Gli indagati sono in tutto 12, tra cui anche il banchiere Paolo Del Bue, il produttore Frank Agrama, tre dirigenti di Mediaset e due cittadini di Hong Kong. I reati contestati, a vario titolo, sono: concorso in appropriazione indebita, frode fiscale e riciclaggio, contestati vanno fino allo scorso anno. Nei confronti del premier Silvio Berlusconi è stato ipotizzato il reato di appropriazione indebita, come all'inizio dell'indagine, mentre per il figlio Pier Silvio e Confalonieri quello di frode fiscale.
Sulla vicenda è intervenuto anche il parlamentare e legale di Berlusconi, Niccolò Ghedini: "La Procura di Milano ancora una volta continua nella pervicace volontà di sottoporre a processo Silvio Berlusconi.
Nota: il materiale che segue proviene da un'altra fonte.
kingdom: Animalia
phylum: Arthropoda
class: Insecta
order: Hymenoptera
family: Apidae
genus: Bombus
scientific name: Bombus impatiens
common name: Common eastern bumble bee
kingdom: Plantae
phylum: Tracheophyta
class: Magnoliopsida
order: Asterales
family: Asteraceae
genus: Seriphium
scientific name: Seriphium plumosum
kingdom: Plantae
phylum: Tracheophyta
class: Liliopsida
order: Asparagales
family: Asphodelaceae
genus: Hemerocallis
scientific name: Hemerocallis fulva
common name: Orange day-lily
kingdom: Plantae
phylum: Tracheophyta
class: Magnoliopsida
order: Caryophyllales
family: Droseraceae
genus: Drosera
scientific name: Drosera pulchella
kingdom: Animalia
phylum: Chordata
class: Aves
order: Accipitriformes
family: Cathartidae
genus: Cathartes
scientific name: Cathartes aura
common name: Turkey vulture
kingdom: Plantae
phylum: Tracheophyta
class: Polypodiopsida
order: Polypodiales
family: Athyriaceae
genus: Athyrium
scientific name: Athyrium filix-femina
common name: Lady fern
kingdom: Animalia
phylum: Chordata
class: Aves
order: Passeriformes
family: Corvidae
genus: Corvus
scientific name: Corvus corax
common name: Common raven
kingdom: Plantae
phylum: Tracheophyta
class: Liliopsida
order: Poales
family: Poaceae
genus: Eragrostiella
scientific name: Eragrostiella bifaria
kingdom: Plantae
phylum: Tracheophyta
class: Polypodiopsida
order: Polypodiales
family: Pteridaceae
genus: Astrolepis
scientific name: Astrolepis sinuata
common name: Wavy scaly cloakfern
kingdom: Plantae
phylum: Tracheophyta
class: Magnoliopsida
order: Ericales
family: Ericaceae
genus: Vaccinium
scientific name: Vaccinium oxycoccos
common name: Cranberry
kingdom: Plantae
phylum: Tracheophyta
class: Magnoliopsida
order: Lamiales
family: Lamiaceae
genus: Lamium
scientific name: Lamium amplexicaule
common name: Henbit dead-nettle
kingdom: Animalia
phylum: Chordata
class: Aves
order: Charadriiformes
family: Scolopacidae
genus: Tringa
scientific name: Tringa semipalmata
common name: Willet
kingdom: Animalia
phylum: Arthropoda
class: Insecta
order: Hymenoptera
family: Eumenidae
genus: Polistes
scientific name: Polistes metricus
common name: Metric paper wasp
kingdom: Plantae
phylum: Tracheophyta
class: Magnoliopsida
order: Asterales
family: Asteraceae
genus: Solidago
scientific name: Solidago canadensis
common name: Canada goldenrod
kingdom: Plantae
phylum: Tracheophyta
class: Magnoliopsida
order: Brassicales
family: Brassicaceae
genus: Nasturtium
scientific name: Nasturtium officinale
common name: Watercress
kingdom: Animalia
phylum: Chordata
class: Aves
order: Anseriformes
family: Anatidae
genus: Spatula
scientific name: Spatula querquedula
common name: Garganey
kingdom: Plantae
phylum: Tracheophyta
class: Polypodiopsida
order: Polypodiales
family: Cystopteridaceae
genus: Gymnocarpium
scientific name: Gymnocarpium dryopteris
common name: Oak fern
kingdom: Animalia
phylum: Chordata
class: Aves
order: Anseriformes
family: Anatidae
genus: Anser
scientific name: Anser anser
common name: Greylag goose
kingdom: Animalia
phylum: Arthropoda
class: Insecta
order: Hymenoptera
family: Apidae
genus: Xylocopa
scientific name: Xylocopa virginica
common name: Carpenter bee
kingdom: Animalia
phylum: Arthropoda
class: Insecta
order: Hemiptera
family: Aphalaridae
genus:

Le contestazioni mosse hanno dell'incredibile, sia per il contenuto delle stesse, sia per gli anni a cui si riferiscono, periodo in cui Silvio Berlusconi non aveva la benché minima possibilità di incidere sull'azienda". "Estendere l'incolpazione a Piersilvio Berlusconi -continua Ghedini- colpevole evidentemente di essere figlio di Silvio Berlusconi, è poi del tutto sconnesso da qualsiasi logica e da qualsiasi realtà fattuale essendo già da tempo dimostrata in atti, con documenti e testimonianze, la sua totale estraneità ai fatti contestati. L'ennesimo procedimento, che non potrà che risolversi in una declaratoria di insussistenza dei fatti, alla vigilia di una delicata competizione elettorale e proprio quando si stanno discutendo le riforme della giustizia, non può non destare -conclude il legale- una straordinaria indignazione".